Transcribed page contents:
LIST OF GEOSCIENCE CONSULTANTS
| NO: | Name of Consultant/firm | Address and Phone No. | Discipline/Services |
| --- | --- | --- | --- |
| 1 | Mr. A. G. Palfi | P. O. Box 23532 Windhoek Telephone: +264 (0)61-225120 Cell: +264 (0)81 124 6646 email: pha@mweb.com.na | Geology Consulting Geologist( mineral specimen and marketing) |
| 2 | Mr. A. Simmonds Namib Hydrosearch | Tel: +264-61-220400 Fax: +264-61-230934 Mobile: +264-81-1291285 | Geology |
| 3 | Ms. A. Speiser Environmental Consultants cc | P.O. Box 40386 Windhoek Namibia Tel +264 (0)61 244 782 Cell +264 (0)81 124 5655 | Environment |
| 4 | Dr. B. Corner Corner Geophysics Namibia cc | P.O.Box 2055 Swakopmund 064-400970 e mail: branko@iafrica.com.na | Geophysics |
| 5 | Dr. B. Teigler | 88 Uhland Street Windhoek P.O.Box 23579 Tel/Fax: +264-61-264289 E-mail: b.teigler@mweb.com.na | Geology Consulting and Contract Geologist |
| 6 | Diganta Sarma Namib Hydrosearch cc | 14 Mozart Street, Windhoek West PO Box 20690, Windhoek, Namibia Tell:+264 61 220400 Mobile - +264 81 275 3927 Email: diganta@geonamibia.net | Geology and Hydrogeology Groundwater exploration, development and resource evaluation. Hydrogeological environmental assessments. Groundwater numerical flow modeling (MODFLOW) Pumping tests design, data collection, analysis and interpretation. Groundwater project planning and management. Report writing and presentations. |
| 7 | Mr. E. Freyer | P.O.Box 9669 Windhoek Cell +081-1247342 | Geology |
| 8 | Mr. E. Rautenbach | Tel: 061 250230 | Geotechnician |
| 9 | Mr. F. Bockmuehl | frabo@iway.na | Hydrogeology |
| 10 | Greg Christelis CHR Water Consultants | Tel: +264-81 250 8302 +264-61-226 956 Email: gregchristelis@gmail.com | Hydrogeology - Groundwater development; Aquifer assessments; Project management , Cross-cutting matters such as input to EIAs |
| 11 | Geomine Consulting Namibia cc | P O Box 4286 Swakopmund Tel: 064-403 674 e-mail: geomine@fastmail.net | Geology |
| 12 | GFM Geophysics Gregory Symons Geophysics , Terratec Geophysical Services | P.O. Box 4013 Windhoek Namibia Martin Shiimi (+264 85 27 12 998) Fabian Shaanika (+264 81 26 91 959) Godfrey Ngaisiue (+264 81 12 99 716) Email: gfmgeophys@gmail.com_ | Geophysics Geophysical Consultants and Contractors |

* * *

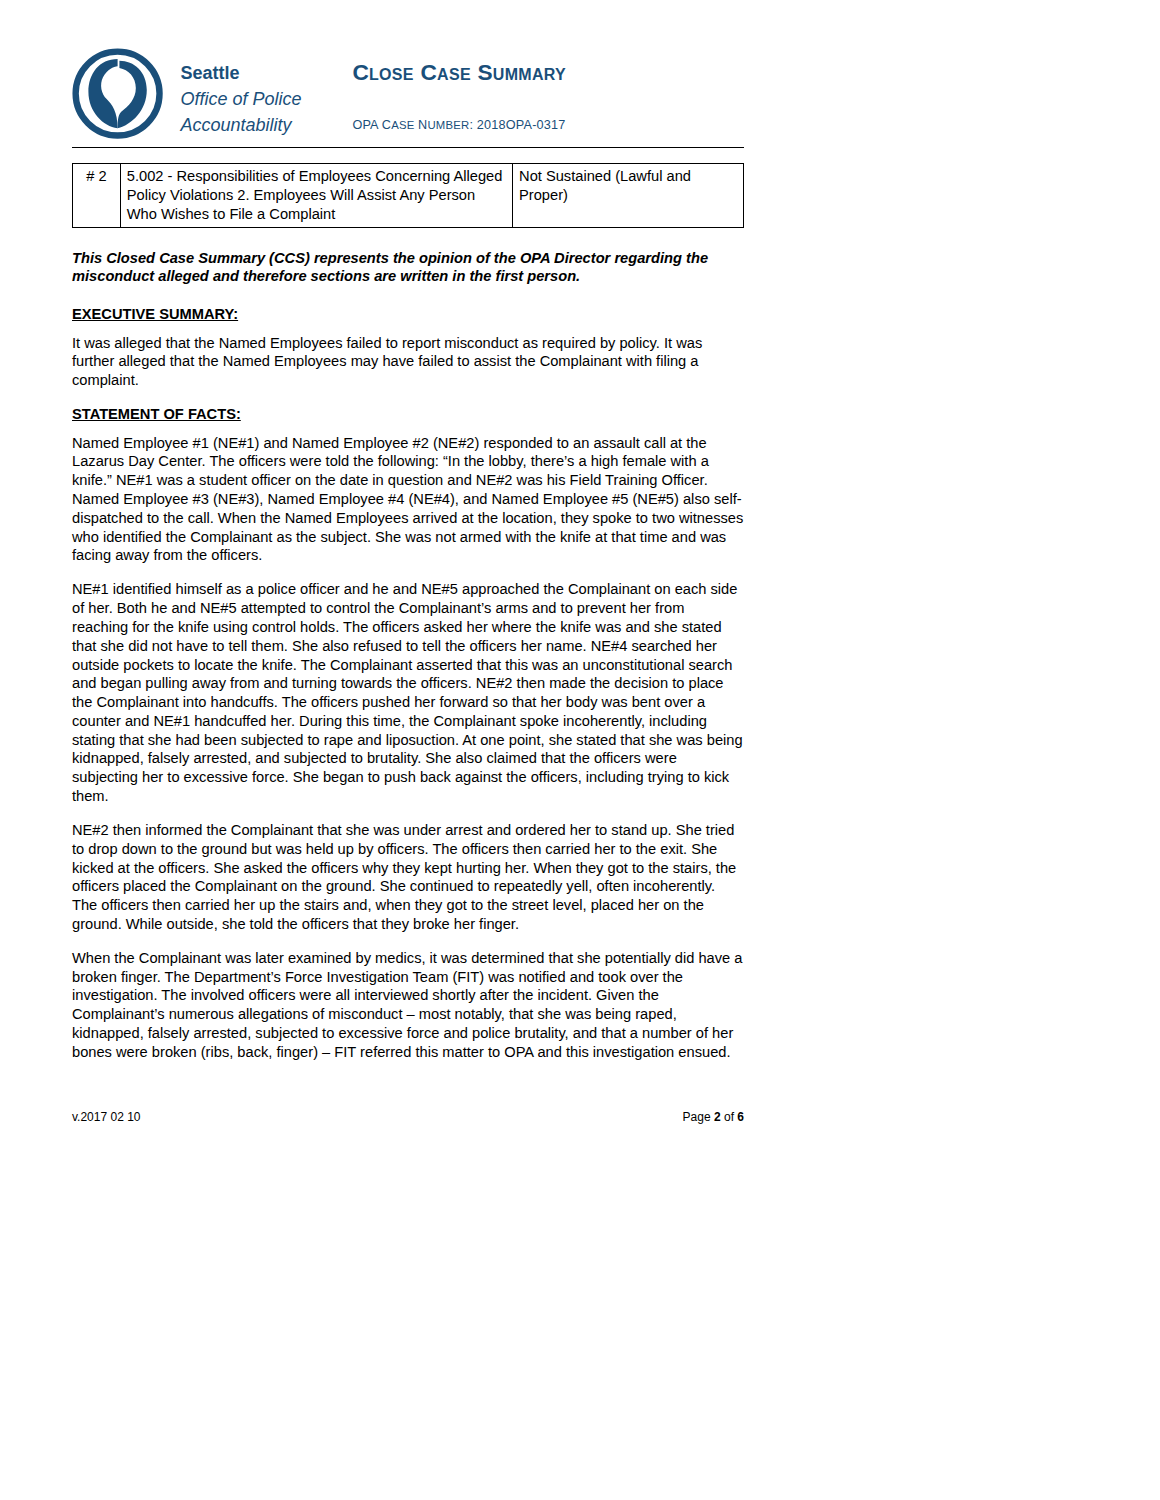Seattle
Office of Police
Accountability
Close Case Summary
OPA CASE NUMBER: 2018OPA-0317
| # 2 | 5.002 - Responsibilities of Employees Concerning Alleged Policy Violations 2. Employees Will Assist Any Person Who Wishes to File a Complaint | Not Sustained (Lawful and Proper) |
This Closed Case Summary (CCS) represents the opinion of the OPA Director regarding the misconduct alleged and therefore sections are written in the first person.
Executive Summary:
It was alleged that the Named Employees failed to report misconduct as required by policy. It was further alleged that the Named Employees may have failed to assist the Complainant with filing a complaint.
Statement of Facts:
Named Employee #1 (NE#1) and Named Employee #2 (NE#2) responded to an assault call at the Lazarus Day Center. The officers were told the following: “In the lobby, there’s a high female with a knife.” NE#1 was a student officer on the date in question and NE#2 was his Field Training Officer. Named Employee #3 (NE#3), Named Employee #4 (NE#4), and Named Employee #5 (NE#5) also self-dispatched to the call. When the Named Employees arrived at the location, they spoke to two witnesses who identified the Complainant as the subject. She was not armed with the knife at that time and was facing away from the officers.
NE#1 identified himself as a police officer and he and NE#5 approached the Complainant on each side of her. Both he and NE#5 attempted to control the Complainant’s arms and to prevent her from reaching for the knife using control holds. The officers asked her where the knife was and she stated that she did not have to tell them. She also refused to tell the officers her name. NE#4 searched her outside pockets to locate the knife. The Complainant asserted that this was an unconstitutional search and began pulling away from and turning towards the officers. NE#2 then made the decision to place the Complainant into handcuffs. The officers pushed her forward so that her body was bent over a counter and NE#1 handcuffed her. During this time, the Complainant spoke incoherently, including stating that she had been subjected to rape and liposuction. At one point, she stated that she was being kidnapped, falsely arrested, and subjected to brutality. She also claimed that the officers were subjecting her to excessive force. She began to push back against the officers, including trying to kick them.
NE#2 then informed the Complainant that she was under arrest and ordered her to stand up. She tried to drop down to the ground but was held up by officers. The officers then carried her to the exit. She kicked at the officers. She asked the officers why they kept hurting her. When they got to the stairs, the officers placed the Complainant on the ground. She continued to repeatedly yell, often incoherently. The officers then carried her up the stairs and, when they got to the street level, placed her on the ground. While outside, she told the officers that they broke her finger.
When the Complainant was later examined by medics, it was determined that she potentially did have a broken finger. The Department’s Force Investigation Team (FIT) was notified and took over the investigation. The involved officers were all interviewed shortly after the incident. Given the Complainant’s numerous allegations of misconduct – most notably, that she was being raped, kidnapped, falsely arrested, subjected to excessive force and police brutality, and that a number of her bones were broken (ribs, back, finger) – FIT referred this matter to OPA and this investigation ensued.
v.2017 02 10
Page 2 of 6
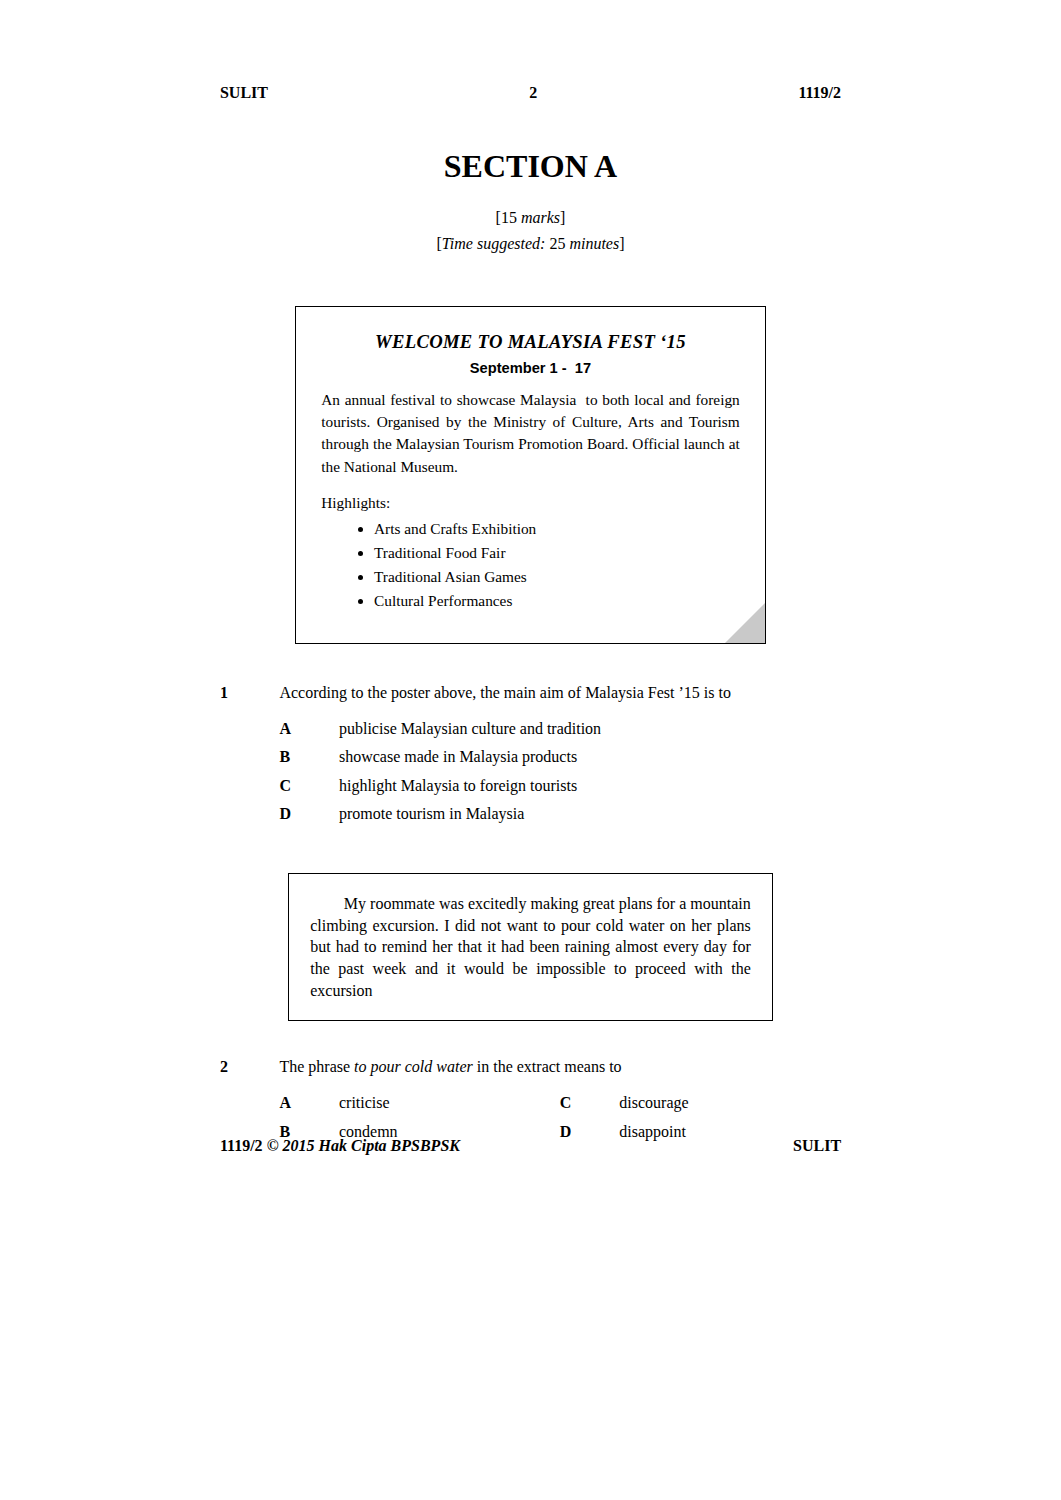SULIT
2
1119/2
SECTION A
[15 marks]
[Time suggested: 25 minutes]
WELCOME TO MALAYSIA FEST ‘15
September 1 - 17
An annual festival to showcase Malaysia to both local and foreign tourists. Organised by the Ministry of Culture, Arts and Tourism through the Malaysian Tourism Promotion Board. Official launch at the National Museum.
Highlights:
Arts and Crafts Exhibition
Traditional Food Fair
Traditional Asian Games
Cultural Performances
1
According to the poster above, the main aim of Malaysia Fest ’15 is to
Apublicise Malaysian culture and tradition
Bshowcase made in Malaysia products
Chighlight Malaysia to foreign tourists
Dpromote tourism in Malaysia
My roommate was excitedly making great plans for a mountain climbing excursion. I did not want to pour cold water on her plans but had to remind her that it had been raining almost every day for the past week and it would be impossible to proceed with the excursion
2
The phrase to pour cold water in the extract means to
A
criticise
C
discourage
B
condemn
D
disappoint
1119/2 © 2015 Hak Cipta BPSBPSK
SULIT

==

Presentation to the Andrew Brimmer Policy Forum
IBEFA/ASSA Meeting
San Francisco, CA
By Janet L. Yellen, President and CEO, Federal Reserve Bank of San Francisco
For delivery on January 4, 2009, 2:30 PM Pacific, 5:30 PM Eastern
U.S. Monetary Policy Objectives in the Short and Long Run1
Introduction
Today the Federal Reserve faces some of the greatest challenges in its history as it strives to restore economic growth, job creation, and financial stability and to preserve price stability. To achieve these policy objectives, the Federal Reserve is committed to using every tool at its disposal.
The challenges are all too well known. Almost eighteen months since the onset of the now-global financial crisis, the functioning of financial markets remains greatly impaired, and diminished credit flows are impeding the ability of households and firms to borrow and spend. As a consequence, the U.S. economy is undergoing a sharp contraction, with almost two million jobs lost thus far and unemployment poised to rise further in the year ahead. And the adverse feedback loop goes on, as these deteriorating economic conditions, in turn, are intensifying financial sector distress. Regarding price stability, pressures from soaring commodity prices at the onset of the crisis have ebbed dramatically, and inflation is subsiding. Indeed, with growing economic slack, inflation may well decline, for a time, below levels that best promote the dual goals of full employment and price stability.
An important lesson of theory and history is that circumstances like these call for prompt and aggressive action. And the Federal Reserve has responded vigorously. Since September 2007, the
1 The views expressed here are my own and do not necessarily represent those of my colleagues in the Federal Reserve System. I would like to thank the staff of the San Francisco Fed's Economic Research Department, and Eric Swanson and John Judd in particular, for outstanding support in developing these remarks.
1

ABOUT THIS TASK:
If a line in the records above holds the string "Arts", copy it out.

ANSWER TO THIS EXERCISE:
An annual festival to showcase Malaysia to both local and foreign tourists. Organised by the Ministry of Culture, Arts and Tourism through the Malaysian Tourism Promotion Board. Official launch at the National Museum.
Arts and Crafts Exhibition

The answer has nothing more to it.